**Problem details:**
Exact copy, no pictures: output each line below as it stands.

**Records for this task:**
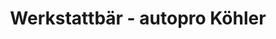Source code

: ---
title: "Werkstattbär - autopro Köhler"
url: /bindlach/werkstattbaer-autopro-koehler/
shop: Autowerkstatt
---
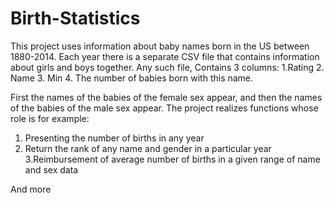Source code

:# Birth-Statistics
This project uses information about baby names born in the US between 1880-2014.
Each year there is a separate CSV file that contains information about girls and boys together. Any such file,
Contains 3 columns:
1.Rating
2. Name
3. Min
4. The number of babies born with this name.






First the names of the babies of the female sex appear, and then the names of the babies of the male sex appear.
The project realizes functions whose role is for example:
1. Presenting the number of births in any year
2. Return the rank of any name and gender in a particular year
3.Reimbursement of average number of births in a given range of name and sex data



And more
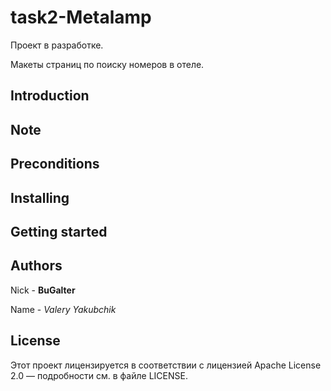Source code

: # task2-Metalamp

Проект в разработке.

Макеты страниц по поиску номеров в отеле.

## Introduction


## Note


## Preconditions


## Installing



## Getting started


## Authors

Nick - **BuGalter**

Name - *Valery Yakubchik*

## License

Этот проект лицензируется в соответствии с лицензией Apache License 2.0 — подробности 
см. в файле LICENSE.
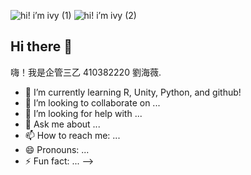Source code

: ![hi! i’m ivy (1)](https://github.com/ivycute28/ivycute28/assets/152379916/067451a0-e597-4cf9-b2fc-99dc7f1ca86e)
![hi! i’m ivy (2)](https://github.com/ivycute28/ivycute28/assets/152379916/2e9939cd-aa0b-4301-844c-623f4afc6500)

## Hi there 👋
嗨！我是企管三乙 410382220 劉海薇. 
- 🌱 I’m currently learning R, Unity, Python, and github!
- 👯 I’m looking to collaborate on ...
- 🤔 I’m looking for help with ...
- 💬 Ask me about ...
- 📫 How to reach me: ...
- 😄 Pronouns: ...
- ⚡ Fun fact: ...
-->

**Response to this exercise:**
Source code

: ---
title: "Werkstattbär - autopro Köhler"
url: /bindlach/werkstattbaer-autopro-koehler/
shop: Autowerkstatt
---
Source code

:# Birth-Statistics
This project uses information about baby names born in the US between 1880-2014.
Each year there is a separate CSV file that contains information about girls and boys together. Any such file,
Contains 3 columns:
1.Rating
2. Name
3. Min
4. The number of babies born with this name.






First the names of the babies of the female sex appear, and then the names of the babies of the male sex appear.
The project realizes functions whose role is for example:
1. Presenting the number of births in any year
2. Return the rank of any name and gender in a particular year
3.Reimbursement of average number of births in a given range of name and sex data



And more
Source code

: # task2-Metalamp

Проект в разработке.

Макеты страниц по поиску номеров в отеле.

## Introduction


## Note


## Preconditions


## Installing



## Getting started


## Authors

Nick - **BuGalter**

Name - *Valery Yakubchik*

## License

Этот проект лицензируется в соответствии с лицензией Apache License 2.0 — подробности 
см. в файле LICENSE.
Source code

: ![hi! i’m ivy (1)](https://github.com/ivycute28/ivycute28/assets/152379916/067451a0-e597-4cf9-b2fc-99dc7f1ca86e)
![hi! i’m ivy (2)](https://github.com/ivycute28/ivycute28/assets/152379916/2e9939cd-aa0b-4301-844c-623f4afc6500)

## Hi there 👋
嗨！我是企管三乙 410382220 劉海薇. 
- 🌱 I’m currently learning R, Unity, Python, and github!
- 👯 I’m looking to collaborate on ...
- 🤔 I’m looking for help with ...
- 💬 Ask me about ...
- 📫 How to reach me: ...
- 😄 Pronouns: ...
- ⚡ Fun fact: ...
-->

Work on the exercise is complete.